Why OpenMandate?
When deploying AI agents in high-stakes environments, the standard approach to AI governance quickly breaks down.
Most agentic frameworks rely heavily on system prompts to control behaviour. Developers tell the LLM: "You must not give advice," "You must always cite your sources," or "You cannot access internal financial records."
But LLMs are fundamentally non-deterministic probability engines. A clever user prompt, a complex logical puzzle, or even a sudden shift in the conversation's context can cause the model to forget, ignore, or bypass its system prompt entirely.
The Problem with "Prompt Governance"
Relying on prompts for safety in high-stakes environments creates unacceptable risks:
- Jailbreaks & Leaks: Malicious (or simply creative) users can trick the agent into accessing prohibited tools or revealing sensitive data.
- Hallucinated Actions: If an LLM decides it wants to execute a workflow step that isn't appropriate for the current user, a prompt instruction alone cannot physically stop the code from running.
- Compliance Failures: In heavily regulated sectors, saying "we told the AI not to do that" is not a valid defence if the AI provides incorrect guidance or exposes a client to liability.
The OpenMandate Solution: "Code Over Prompts"
OpenMandate was built specifically to solve the problem of non-deterministic execution. It shifts governance out of the prompt and into deterministic, physical code.

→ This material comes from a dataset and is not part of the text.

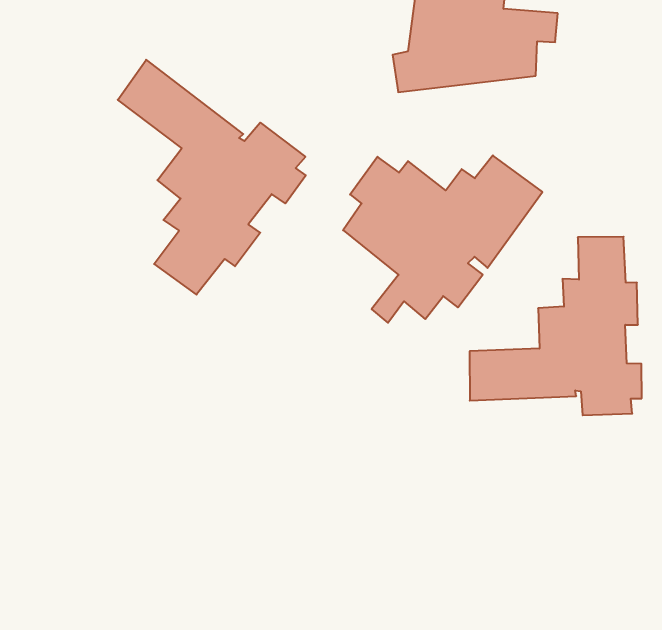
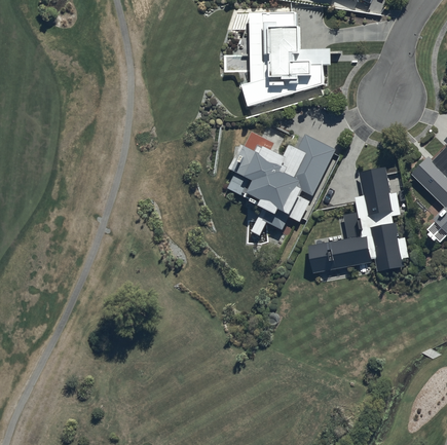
building: [118,60,306,295] -> none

Instead of asking the LLM nicely to behave, OpenMandate surrounds the LLM with an impenetrable "Processor Chain" governed by a strict YAML mandate.
- Before the LLM speaks: Input processors intercept the user's message. If the user asks about a prohibited topic (e.g., a severe escalation like self-harm or a conflict of interest), the framework intercepts the message and redirects the user before the LLM even sees it.
- Before the LLM acts: If the LLM tries to call a tool it isn't strictly authorized to use, the Tool Gate processor physically blocks the API call. The LLM cannot "jailbreak" an API key it doesn't have access to.
- Before the user reads: Output processors scan the final response. If the agent forgot to include required citations, or if it attempted to issue professional advice, the output is rejected or modified (e.g., injecting mandatory disclaimers) before it ever reaches the screen.
Separation of Concerns
By divorcing the rules (the Mandate) from the logic (the Agent), organisations achieve true oversight.
Stakeholders who understand the risk—managers, compliance officers, and operations teams—can review and approve the plain-text YAML mandate. They can point to the exact line (prohibitions.actions: ["provide_professional_advice"]) and know with absolute certainty that the underlying architecture will physically enforce that rule, regardless of how the underlying AI model behaves.
OpenMandate doesn't just ask AI agents to know their boundaries; it builds walls they cannot cross.